警告：从不兼容的指针类型返回 [-Wincompatible-pointer-types]|

Question

I am trying to return an array from the function pointer, the code work but shows a warning in C that "incompatible pointer type". I want to return an array and it is already dynamic allocated. Can somebody tell me the problem and the solution to it

#include <stdlib.h>
#include<stdio.h>
unsigned short *reverse_seq(unsigned short num)
{
    if(num==0) return NULL;
    int size=num+1;
    int* numbers=(int *) malloc(size*sizeof(int));
    for(int i=0;i<num;i++){
        numbers[i]=num-i;
    }
    for(int i=0;i<num;i++){
        printf("%d ",numbers[i]);
    }
    return numbers;
}
int main(void)
{
    int num=5;
    reverse_seq(num);
    return 0;
}

Can somebody give me the solution to this warning?

Answer 1

• Your function is declared to return unsigned short * but you allocate space for int s and try to return an int* . I assume you want to store unsigned short s in the allocated memory.
• When you return a pointer to dynamically allocated memory, you should always assign that pointer to a variable so that you can free the allocated memory.

#include <stdio.h>
#include <stdlib.h>

unsigned short *reverse_seq(unsigned short num) {
    if (num == 0) return NULL;

    // corrected allocation (there's no need for num + 1 elements either):
    unsigned short *numbers = malloc(num * sizeof *numbers);

    if(numbers) {                       // check that allocation worked
        for (int i = 0; i < num; i++) {
            numbers[i] = num - i;
        }
    }

    // printing moved to `main` to make use of the data there

    return numbers;
}

int main(void) {
    unsigned short num = 5; // same type as `reverse_seq` wants
    
    unsigned short *numbers = reverse_seq(num);
    if(numbers) {                        // again, check that allocation worked
        for (int i = 0; i < num; i++) {
            printf("%d ", numbers[i]);
        }
        
        free(numbers);                   // free the memory
    }
}

Answer 2

Try

#include <stdio.h>
#include <stdlib.h>

unsigned short *reverse_seq(unsigned short num) {
    if (num == 0) return NULL;
    int size = num + 1;
    unsigned short *numbers = malloc((size_t) size * sizeof(unsigned short));  // THIS IS THE IMPORTANT CHANGE
    for (int i = 0; i < num; i++) {
        numbers[i] = (unsigned short) (num - i);
    }
    for (int i = 0; i < num; i++) {
        printf("%d ", numbers[i]);
    }
    return numbers;
}

int main(void) {
    int num = 5;
    unsigned short *res = reverse_seq((unsigned short) num);
    free(res);
    return 0;
}

This will fix your major problem with the original warning.
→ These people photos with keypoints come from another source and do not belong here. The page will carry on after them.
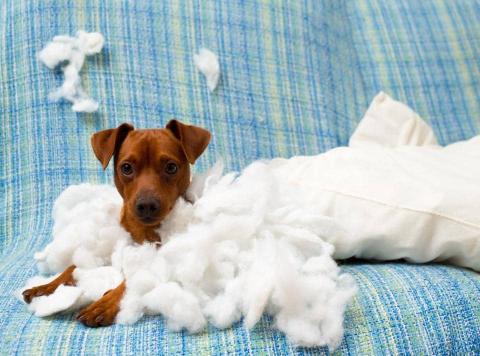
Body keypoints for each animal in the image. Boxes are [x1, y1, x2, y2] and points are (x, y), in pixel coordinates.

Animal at [21, 120, 211, 328]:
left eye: (171, 168)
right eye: (126, 168)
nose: (146, 205)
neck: (143, 231)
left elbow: (131, 280)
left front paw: (105, 303)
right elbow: (72, 267)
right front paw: (46, 286)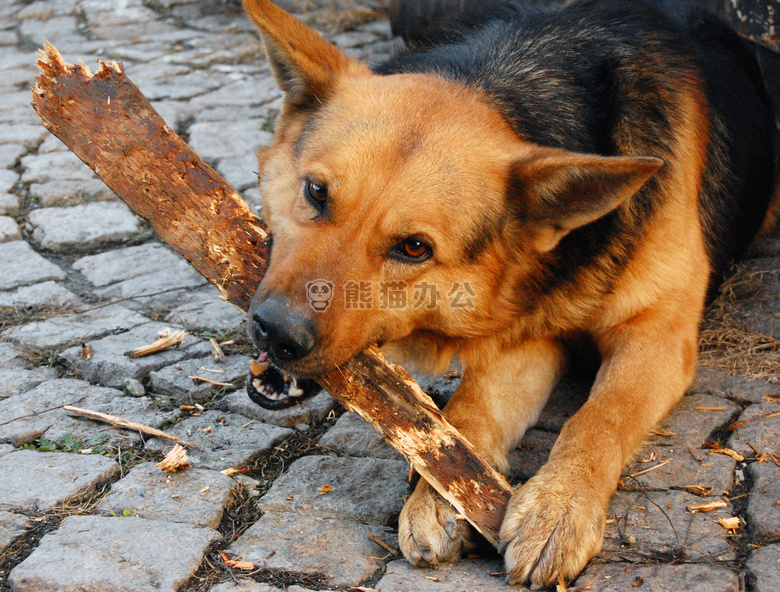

The important thing is to allocate memory of the correct type of what you are returning. The problem is that you are returning a int* when a pointer to unsigned short* is requested. Not doing this has consequences for accessing the memory later on since the memory layout of the access from the returned pointer does not match how you allocated your memory sequence.

Answer 3

If you want to return an array of unsigned short you should allocate an array of unsigned short but not of int s:

unsigned short* reverse_seq(unsigned short num)
{
    if (num == 0)
        return NULL;

    unsigned short* numbers = malloc(num * sizeof(unsigned short));
    if (numbers) {
        for (unsigned short i = 0; i < num; i++) {
            numbers[i] = num - i;
        }
    }
    return numbers;
}

Answer 4

You are allocating an array of integers, but you are returning an array of shorts (which normally are half the size of an integer). Just return a pointer to int , as in:

int *reverse_seq(unsigned short num) {
    /* ... */

or allocate an array of shorts, as in:

    unsigned short *numbers = malloc(num * sizeof *numbers);  /* and please, ***never*** cast the result of malloc() */